* **Task prompt**:
Note the line where "[736,476,812,491] WRC-07 ->" appears in the data below; write it out exactly, along with every line that comes after it to the end.
◇ ◇ ◇
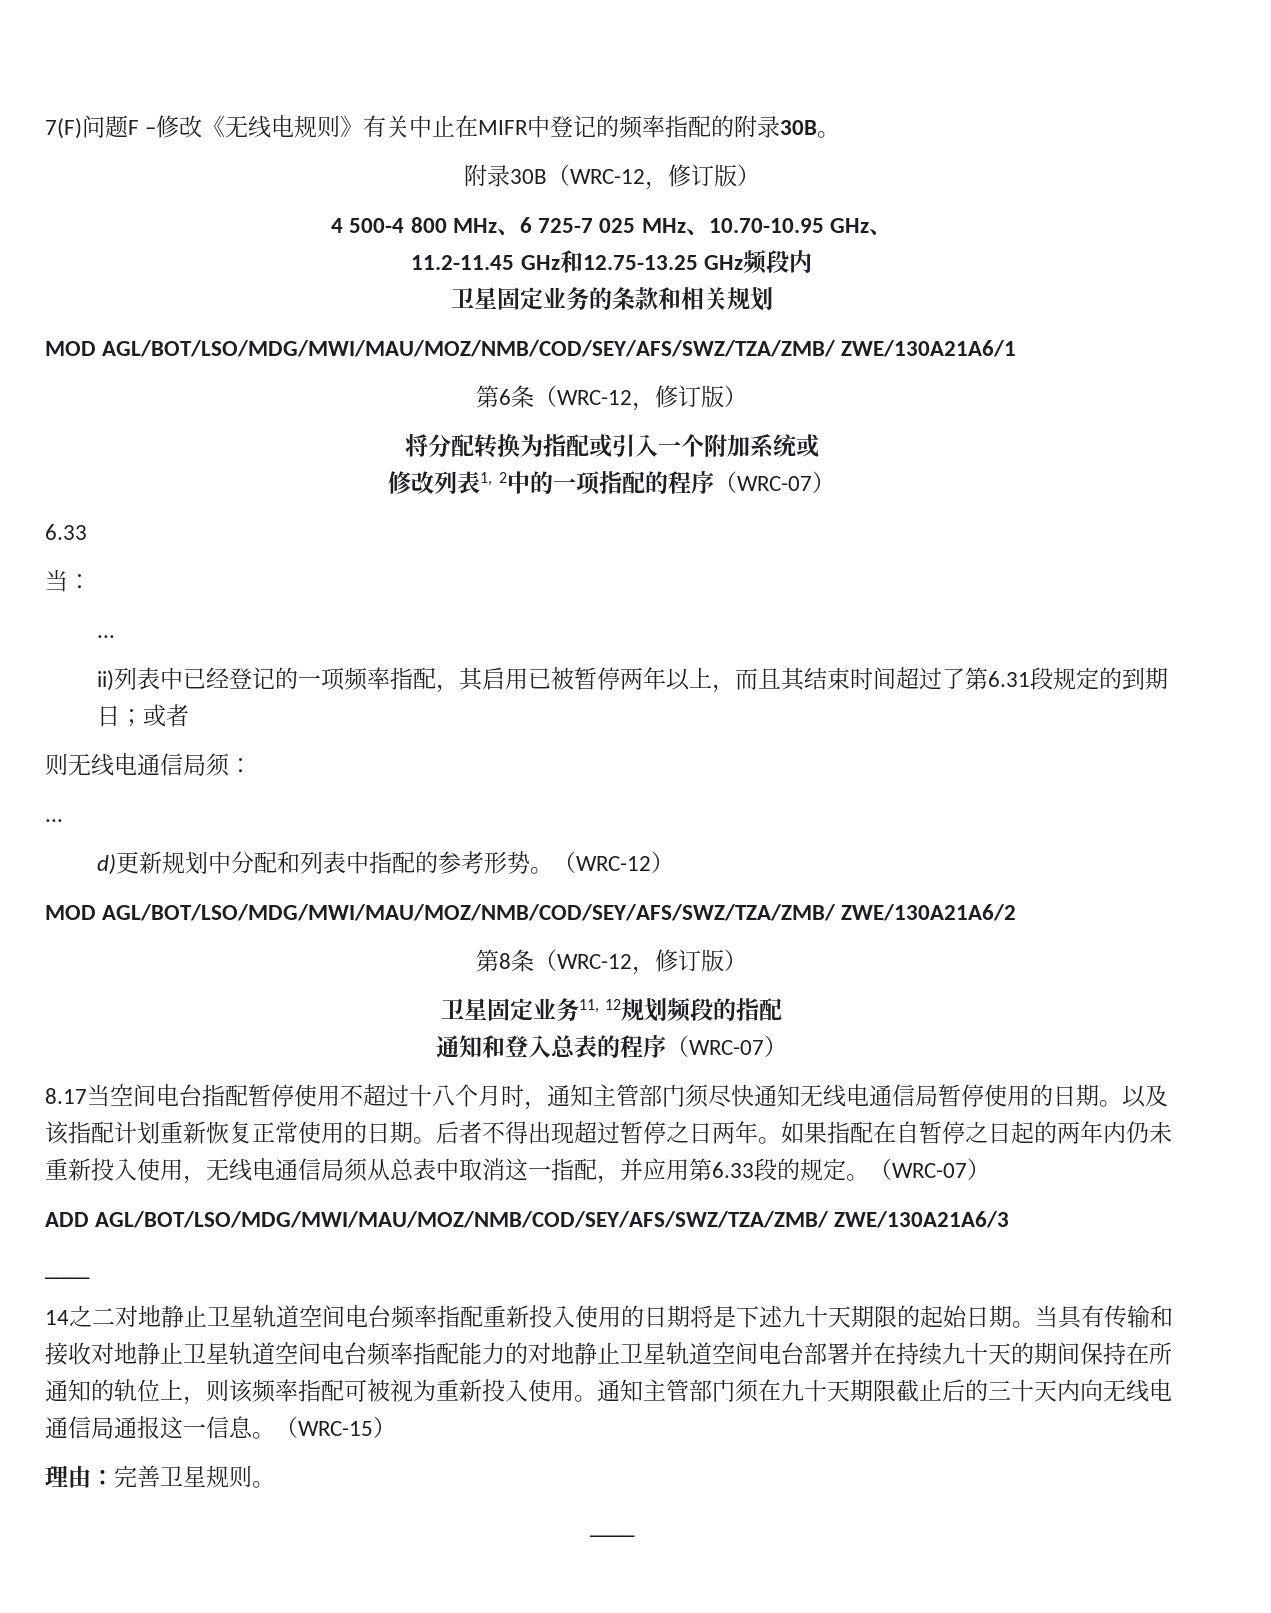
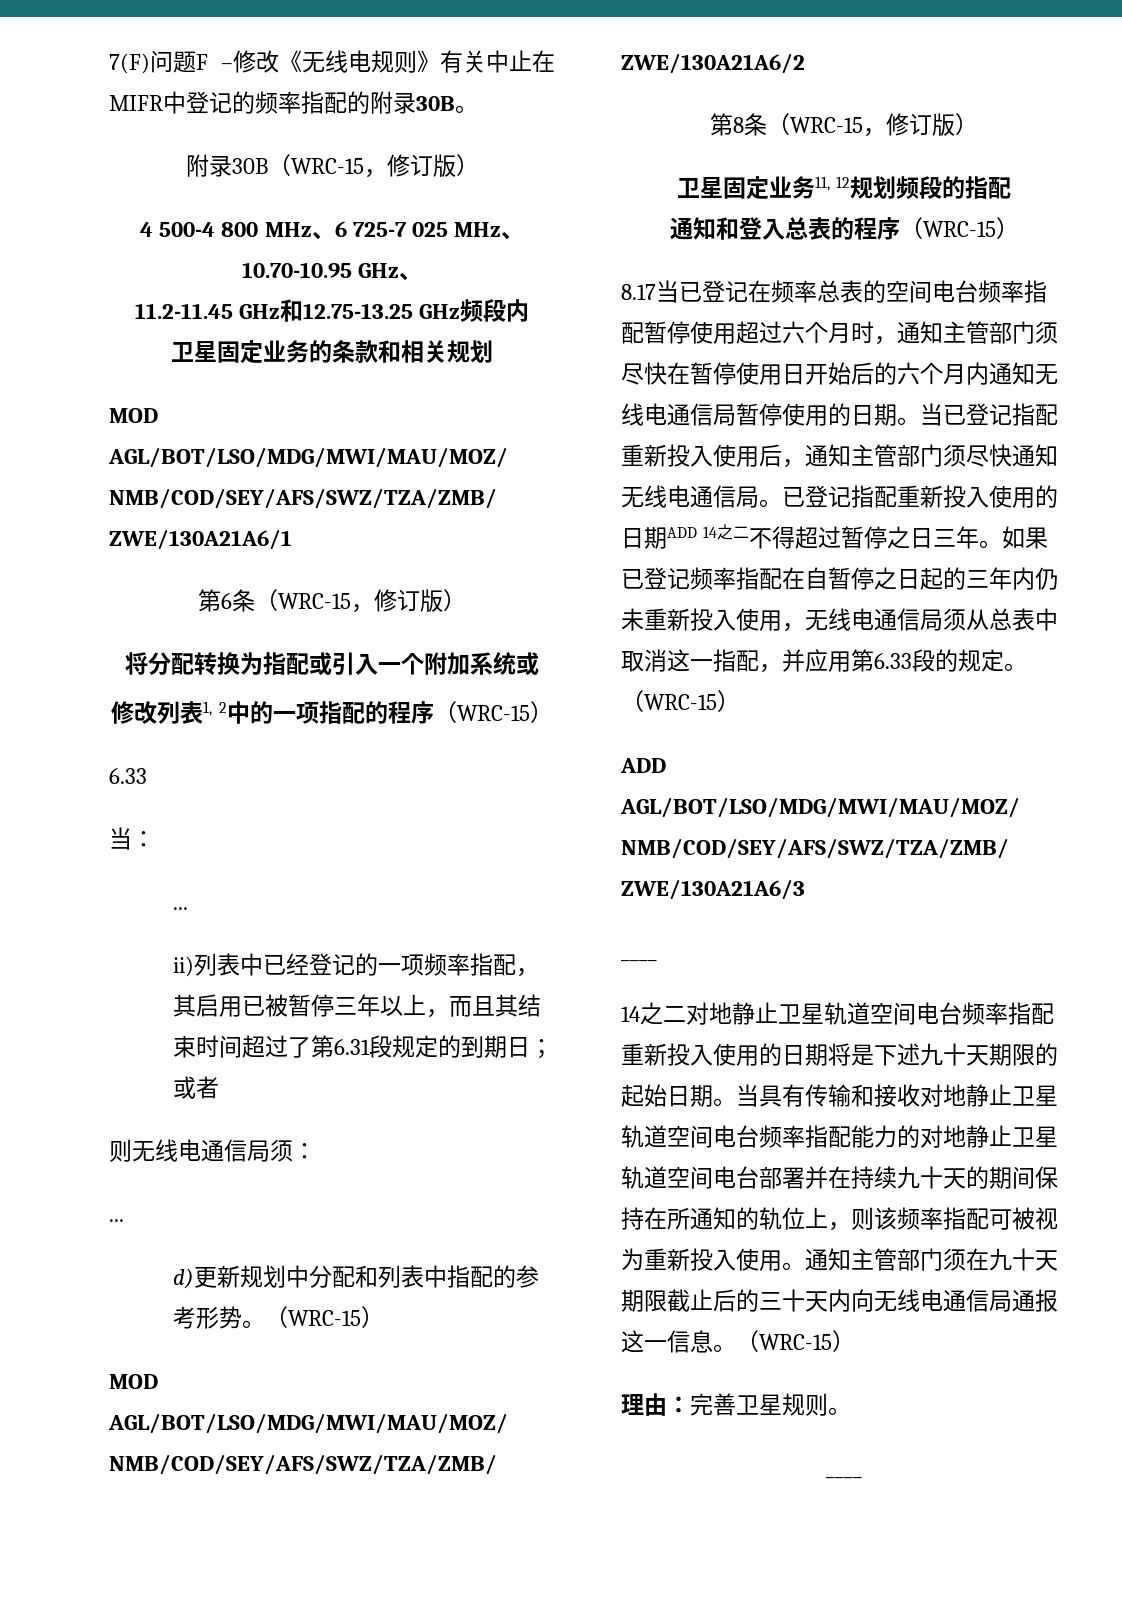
[569,169,645,184] WRC-12 -> [290,158,364,174] WRC-15
[557,390,632,405] WRC-12 -> [278,593,351,609] WRC-15
[736,476,812,491] WRC-07 -> [456,705,530,721] WRC-15
[619,667,643,690] 两 -> [334,997,358,1015] 三
[575,856,651,871] WRC-12 -> [288,1310,362,1326] WRC-15
[557,954,632,969] WRC-12 -> [790,117,863,133] WRC-15
[689,1040,764,1055] WRC-07 -> [922,221,996,237] WRC-15
[110,1084,202,1107] 空间电台 -> [679,280,1024,303] 已登记在频率总表的空间电台频率
[340,1084,455,1107] 不超过十八 -> [736,321,805,344] 超过六
[754,1084,1168,1108] [45,1121,574,1145] 通知无线电通信局暂停使用的日期。以及该指配计划重新恢复正常使用的日期。后者不得出现 -> [667,362,1058,385] [621,403,1058,426] [621,444,1058,468] [621,485,1058,508] [621,524,796,549] 在暂停使用日开始后的六个月内通知无线电通信局暂停使用的日期。当已登记指配重新投入使用后，通知主管部门须尽快通知无线电通信局。已登记指配重新投入使用的日期ADD 14之二不得
[712,1121,735,1144] 两 -> [933,529,957,547] 三
(827, 1133) none -> [621,567,736,590] 已登记频率
[1057,1121,1080,1144] 两 -> [966,570,989,588] 三
[892,1163,967,1178] WRC-07 -> [644,694,717,710] WRC-15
◇ ◇ ◇
* **Problem solution**:
[736,476,812,491] WRC-07 -> [456,705,530,721] WRC-15
[619,667,643,690] 两 -> [334,997,358,1015] 三
[575,856,651,871] WRC-12 -> [288,1310,362,1326] WRC-15
[557,954,632,969] WRC-12 -> [790,117,863,133] WRC-15
[689,1040,764,1055] WRC-07 -> [922,221,996,237] WRC-15
[110,1084,202,1107] 空间电台 -> [679,280,1024,303] 已登记在频率总表的空间电台频率
[340,1084,455,1107] 不超过十八 -> [736,321,805,344] 超过六
[754,1084,1168,1108] [45,1121,574,1145] 通知无线电通信局暂停使用的日期。以及该指配计划重新恢复正常使用的日期。后者不得出现 -> [667,362,1058,385] [621,403,1058,426] [621,444,1058,468] [621,485,1058,508] [621,524,796,549] 在暂停使用日开始后的六个月内通知无线电通信局暂停使用的日期。当已登记指配重新投入使用后，通知主管部门须尽快通知无线电通信局。已登记指配重新投入使用的日期ADD 14之二不得
[712,1121,735,1144] 两 -> [933,529,957,547] 三
(827, 1133) none -> [621,567,736,590] 已登记频率
[1057,1121,1080,1144] 两 -> [966,570,989,588] 三
[892,1163,967,1178] WRC-07 -> [644,694,717,710] WRC-15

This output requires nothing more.